_Required work:_ Please print every record exactly as it stands, leaving out the pictures.

_Source records:_
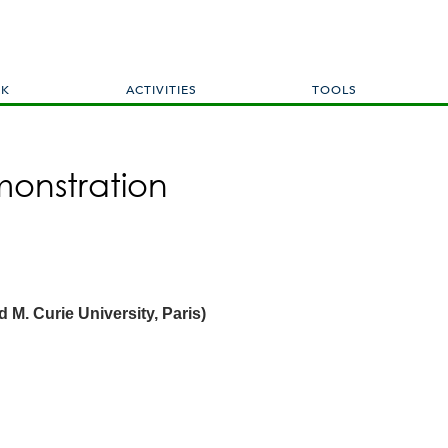
Skip
to
main
content
RK
ACTIVITIES
TOOLS
onstration
d M. Curie University, Paris)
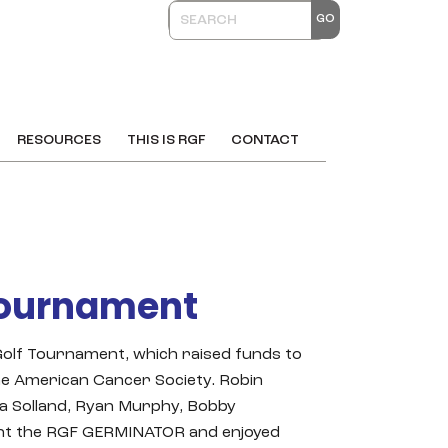
RESOURCES
THIS IS RGF
CONTACT
Tournament
lf Tournament, which raised funds to
he American Cancer Society. Robin
la Solland, Ryan Murphy, Bobby
ught the RGF GERMINATOR and enjoyed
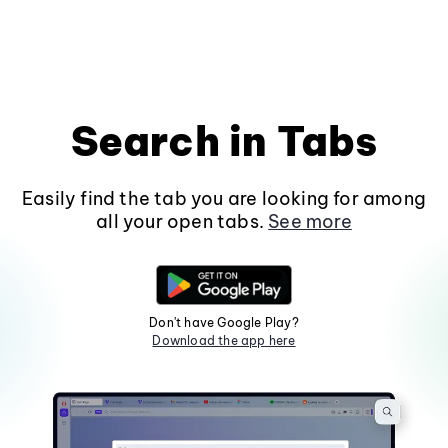
Search in Tabs
Easily find the tab you are looking for among
all your open tabs.
See more
Don't have Google Play?
Download the app here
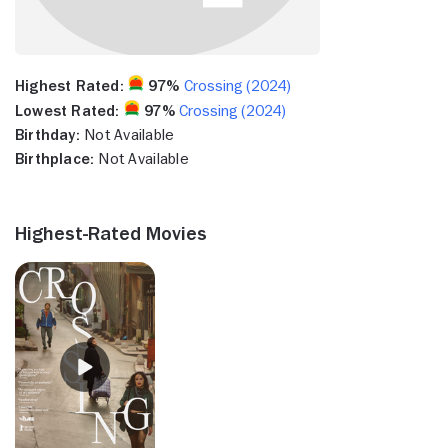
Highest Rated:
97%
Crossing (2024)
Lowest Rated:
97%
Crossing (2024)
Birthday:
Not Available
Birthplace:
Not Available
Highest-Rated Movies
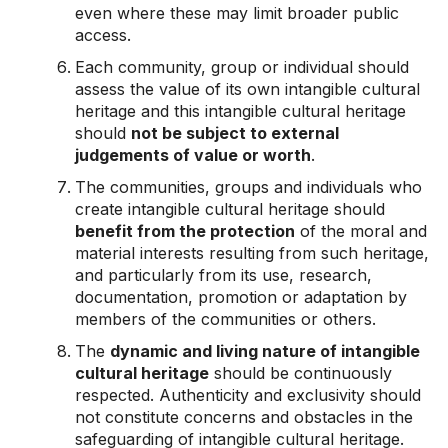
even where these may limit broader public
access.
Each community, group or individual should
assess the value of its own intangible cultural
heritage and this intangible cultural heritage
should
not be subject to external
judgements of value or worth
.
The communities, groups and individuals who
create intangible cultural heritage should
benefit from the protection
of the moral and
material interests resulting from such heritage,
and particularly from its use, research,
documentation, promotion or adaptation by
members of the communities or others.
The
dynamic and living nature of intangible
cultural heritage
should be continuously
respected. Authenticity and exclusivity should
not constitute concerns and obstacles in the
safeguarding of intangible cultural heritage.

_Task answer:_
Skip
to
main
content
RK
ACTIVITIES
TOOLS
onstration
d M. Curie University, Paris)
RESOURCES
THIS IS RGF
CONTACT
Tournament
lf Tournament, which raised funds to
he American Cancer Society. Robin
la Solland, Ryan Murphy, Bobby
ught the RGF GERMINATOR and enjoyed
Search in Tabs
Easily find the tab you are looking for among
all your open tabs.
See more
Don't have Google Play?
Download the app here
Highest Rated:
97%
Crossing (2024)
Lowest Rated:
97%
Crossing (2024)
Birthday:
Not Available
Birthplace:
Not Available
Highest-Rated Movies
even where these may limit broader public
access.
Each community, group or individual should
assess the value of its own intangible cultural
heritage and this intangible cultural heritage
should
not be subject to external
judgements of value or worth
.
The communities, groups and individuals who
create intangible cultural heritage should
benefit from the protection
of the moral and
material interests resulting from such heritage,
and particularly from its use, research,
documentation, promotion or adaptation by
members of the communities or others.
The
dynamic and living nature of intangible
cultural heritage
should be continuously
respected. Authenticity and exclusivity should
not constitute concerns and obstacles in the
safeguarding of intangible cultural heritage.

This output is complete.